Mr.Jason wrote:
> I get NUMEROUS amounts of "failed password for root" messages in my www
> servers logfile. So I think someone is trying to connect to it via SSH and
> trying different passwords and its not surely me.
> My password is such they cant guess but I'm still little worried. If not
> else, then the size of my logfile!
>
> But there's nothing I can do, maybe, except disable SSH but I dont want to
> do that..
>
To get the connection to your other thread: thats not an attack, its
"noise". Every ssh-daemon on my servers is tested all the time.

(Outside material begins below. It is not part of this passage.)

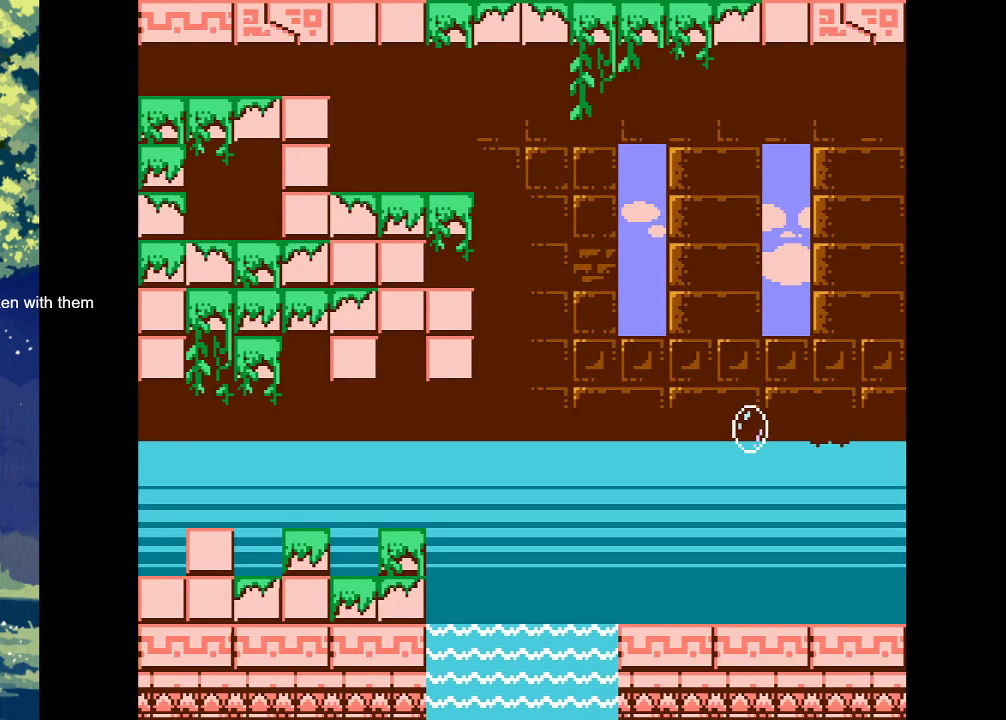
{"buttons": ["DPAD_LEFT"], "events": []}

Automated bots do this when they are bored (cause they dont have to run
a DDOS-attack)
The messages should appear in your ssh-logs and not in your www-logs
when its from sshd.
If its in your www-logs, then its testing your www-server.

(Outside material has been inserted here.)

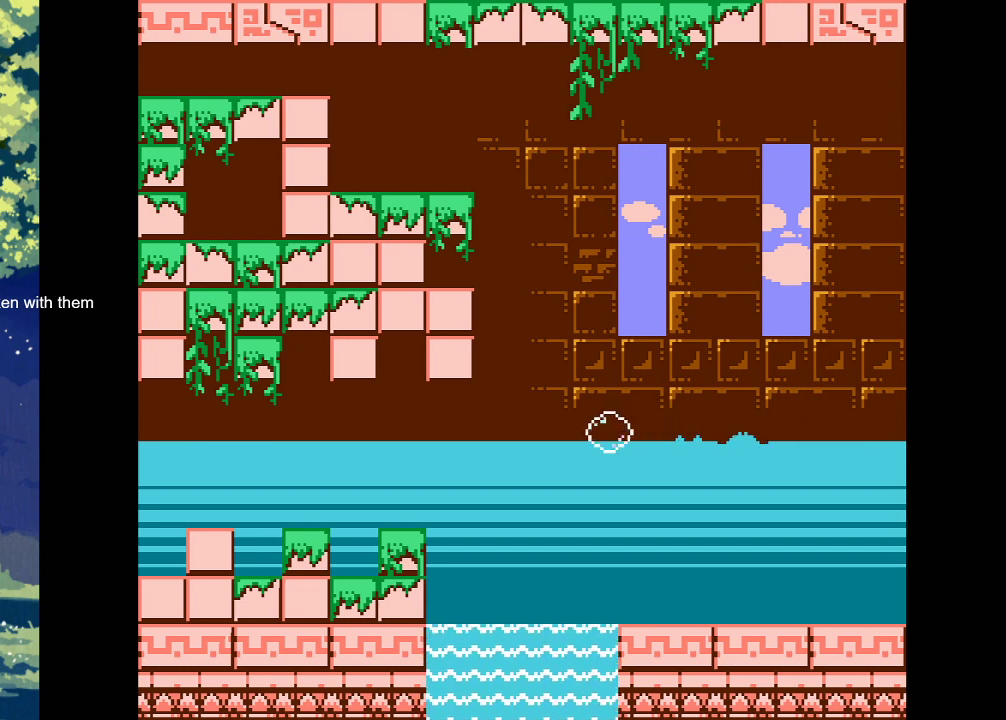
{"buttons": ["DPAD_LEFT"], "events": []}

It could also be an attack against your ftp-server (if you run one) and
then its more serious, cause most ftp-servers are much weaker than
openssh or apache. Thats why scp is much better than ftp if you are the
only user on your server.
best,
peter
ps: imho ssh is not vulnerable against brute-force, cause the
network-negotiation takes to much time. ssh is vulnerable against social
engeneering if password-auth is enabled.
I do not use ip-ranges or key-only on my sshd, causes sometimes you need
to access from somewhere where you dont have your key with you. And
carrying the key all the time is a bad idea for people like me, cause I
tend to loose things. And a lost private-ssh-key is vulnerable against
brute-force and dictionary-attacks again.